**** TEXT PROVIDED

D: Last night I watched Mel solo at the Women’s Night at Cecil Street—her second time outside of practice. I could feel my watching of others watching her trying to feel the movement of their breath as they witnessed Mel’s heavy breath, the audible effort.

Are they shifting uncomfortably? Or are they fixed by her effort like the Indians with their un-self-conscious curiosity?

I was trying to recall how I first watched Mel move from chair to floor
I was sitting close by
Watching a slow motion landslide
Like a crying out frozen in time
both exquisite in its suspension and excruciating in its struggle

Afterwards I tell her
her dance was like a wide river
with the same mass contained
the same power as a waterfall
but spread and slowed…further downstream.

D: We always get asked how we met, so we/I often re-tell that first meeting, the first rehearsal together for Perfectly Imperfect. I often describe your experience, what you did, how you looked, the time it took, but what I am feeling is my experience, my body’s physical act of ‘watching-with’. This is the shift that our long-term practice has enabled—a tuning in to each other’s physicality and timing, and to our own.

In 2014 Melinda and Dianne presented Unbecoming—a 50-minute improvised dance performance incorporating and interacting with video projection, two wheelchairs and a communication device. They wanted to bring the audience into their space-time, to offer other angles and investments with watching our different (aging and disabled) dancing bodies. This dance work was celebrating risk-taking for performers and audience, the risk of being seen in an awkward moment, of not conforming to expectation, of aging, of falling over, of revealing our thoughts and using our imaginations, of moving in different relationships to time and space. They were looking to ‘perform the mobilization of the trapped body’ (Kuppers 2004, p. 68). 8 https://vimeo.com/144081696]]

We are unbecoming, unhinged, undone, unencumbered.
We are marooned in the moment, a collision of hard edges and soft tissue, of difficult bodies and sensational possibilities. 9

M: At that time, when we were working on Unbecoming, it was the first time we did the ‘flying' (where you lifted me, my pelvis on your feet).

D: and the first time we had used your recorded voice in the soundscape.

M: Yes, that was confronting but also interesting.

********
**** EXTRACTED MATERIAL

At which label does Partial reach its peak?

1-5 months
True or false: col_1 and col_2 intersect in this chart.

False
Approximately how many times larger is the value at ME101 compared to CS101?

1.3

********
**** EXTRACTED MATERIAL

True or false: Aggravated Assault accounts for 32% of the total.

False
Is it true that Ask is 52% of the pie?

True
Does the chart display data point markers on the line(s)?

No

********
**** EXTRACTED MATERIAL

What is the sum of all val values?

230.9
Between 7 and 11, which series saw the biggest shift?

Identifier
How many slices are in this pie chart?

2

********

== ACTIVITY A ==
Answer these questions using the dance text:
(i) At what event did Mel dance a solo last night?
(ii) How long was the improvised performance Unbecoming?
(iii) Besides video projection, what two things did Unbecoming incorporate and interact with?
== ACTIVITY B ==
Edit the dance text from "I was trying" up to and including "to our own.", writing "cascade" in place of "waterfall".

== PROBLEM SOLUTION A ==
(i) The Women's Night at Cecil Street.
(ii) 50 minutes.
(iii) Two wheelchairs and a communication device.

== PROBLEM SOLUTION B ==
I was trying to recall how I first watched Mel move from chair to floor
I was sitting close by
Watching a slow motion landslide
Like a crying out frozen in time
both exquisite in its suspension and excruciating in its struggle

Afterwards I tell her
her dance was like a wide river
with the same mass contained
the same power as a cascade
but spread and slowed…further downstream.

D: We always get asked how we met, so we/I often re-tell that first meeting, the first rehearsal together for Perfectly Imperfect. I often describe your experience, what you did, how you looked, the time it took, but what I am feeling is my experience, my body’s physical act of ‘watching-with’. This is the shift that our long-term practice has enabled—a tuning in to each other’s physicality and timing, and to our own.